Brief> With the pictures omitted, print exactly the lines below, from the one containing "vfov_deg: 69.4" through the one containing "focal_mm: 2.22", and nothing else.

Records for this task>
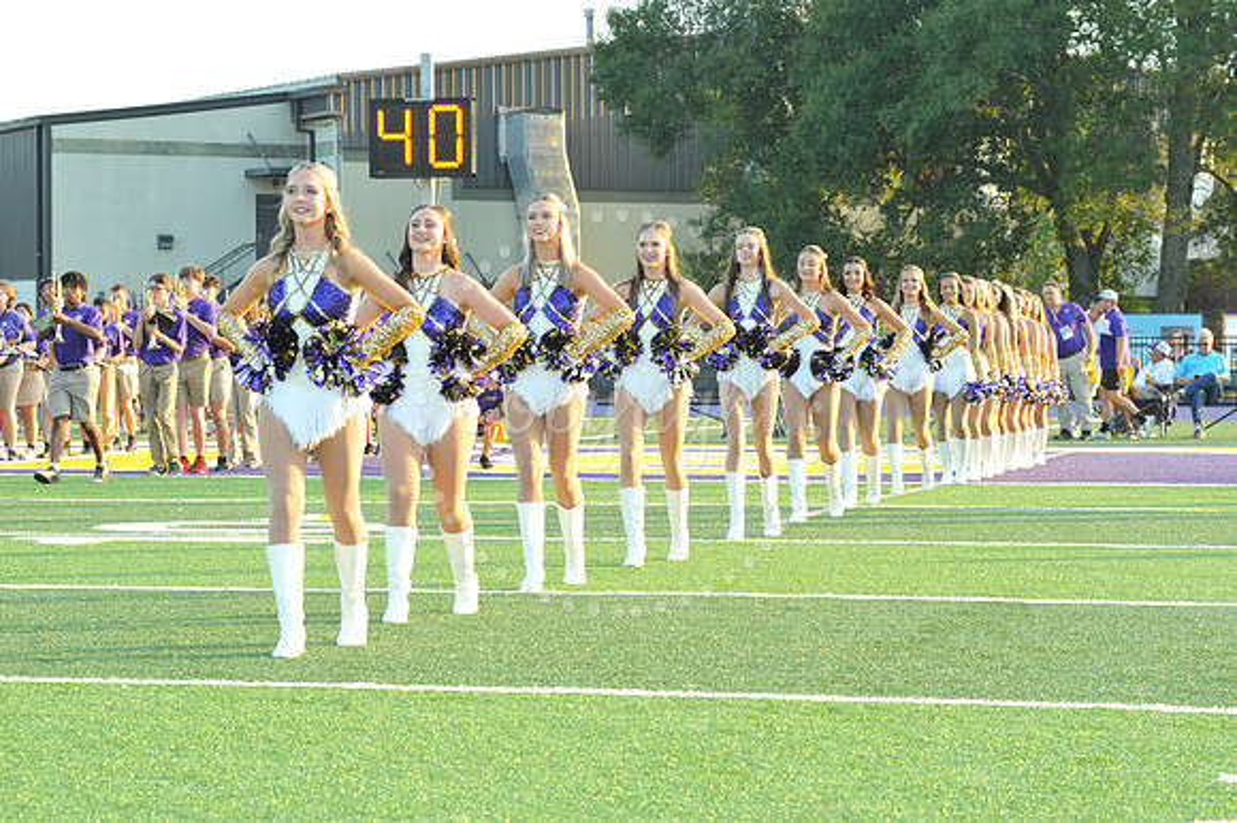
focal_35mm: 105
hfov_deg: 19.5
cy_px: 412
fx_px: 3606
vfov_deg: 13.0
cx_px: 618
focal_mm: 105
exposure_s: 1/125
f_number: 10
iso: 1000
...
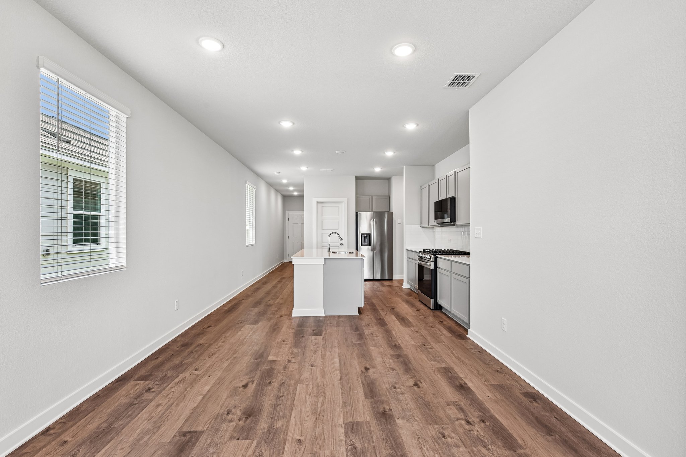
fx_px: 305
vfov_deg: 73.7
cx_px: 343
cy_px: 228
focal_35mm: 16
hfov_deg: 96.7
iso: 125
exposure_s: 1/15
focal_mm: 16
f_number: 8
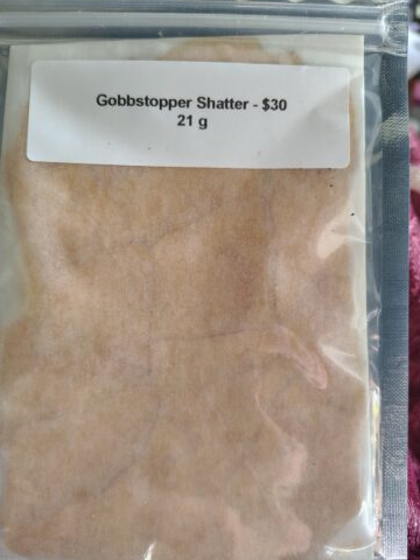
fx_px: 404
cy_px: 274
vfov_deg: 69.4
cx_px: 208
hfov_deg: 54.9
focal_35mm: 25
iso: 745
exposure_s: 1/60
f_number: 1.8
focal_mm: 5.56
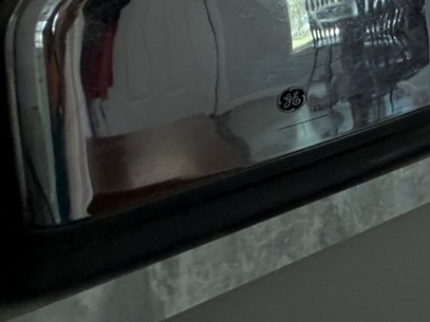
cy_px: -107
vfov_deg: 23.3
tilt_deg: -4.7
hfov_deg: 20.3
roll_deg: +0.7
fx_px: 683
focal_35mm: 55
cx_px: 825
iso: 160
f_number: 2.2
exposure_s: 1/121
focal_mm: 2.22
--
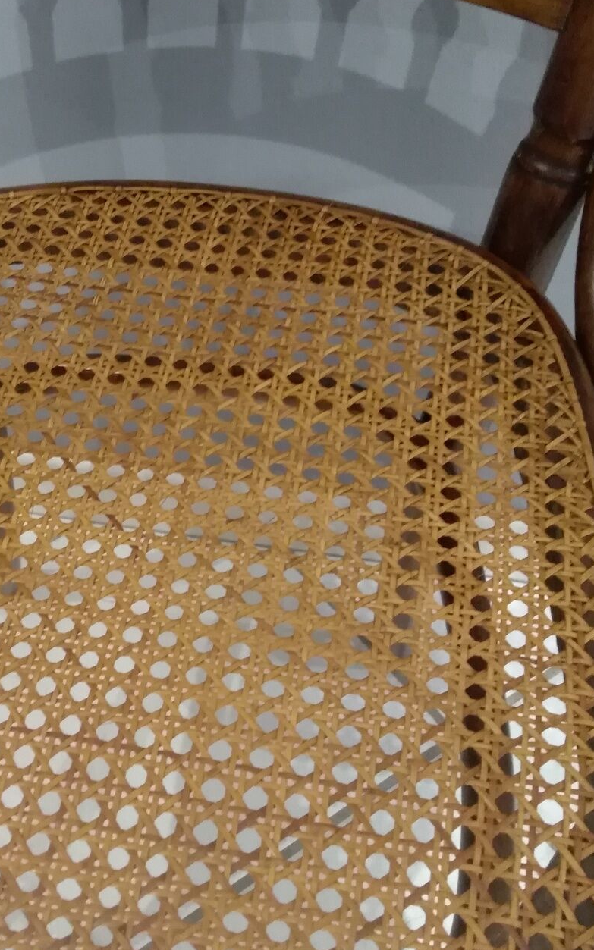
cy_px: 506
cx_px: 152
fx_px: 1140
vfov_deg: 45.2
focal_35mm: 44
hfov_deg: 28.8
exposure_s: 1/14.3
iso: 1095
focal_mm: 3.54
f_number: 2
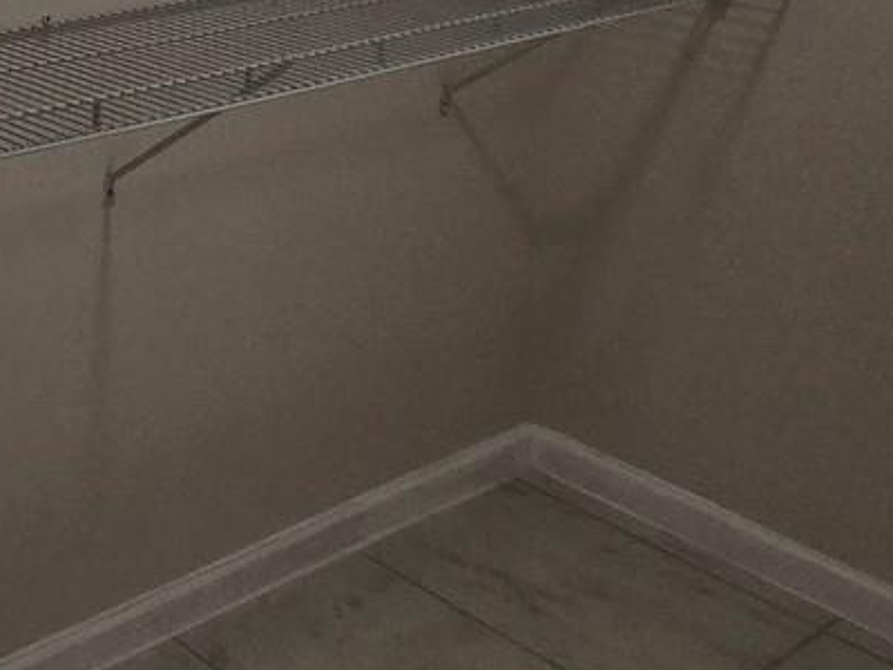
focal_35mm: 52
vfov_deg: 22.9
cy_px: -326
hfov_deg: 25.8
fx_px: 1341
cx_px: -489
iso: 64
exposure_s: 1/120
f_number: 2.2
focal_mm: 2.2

Exercise answer>
vfov_deg: 69.4
cx_px: 208
hfov_deg: 54.9
focal_35mm: 25
iso: 745
exposure_s: 1/60
f_number: 1.8
focal_mm: 5.56
cy_px: -107
vfov_deg: 23.3
tilt_deg: -4.7
hfov_deg: 20.3
roll_deg: +0.7
fx_px: 683
focal_35mm: 55
cx_px: 825
iso: 160
f_number: 2.2
exposure_s: 1/121
focal_mm: 2.22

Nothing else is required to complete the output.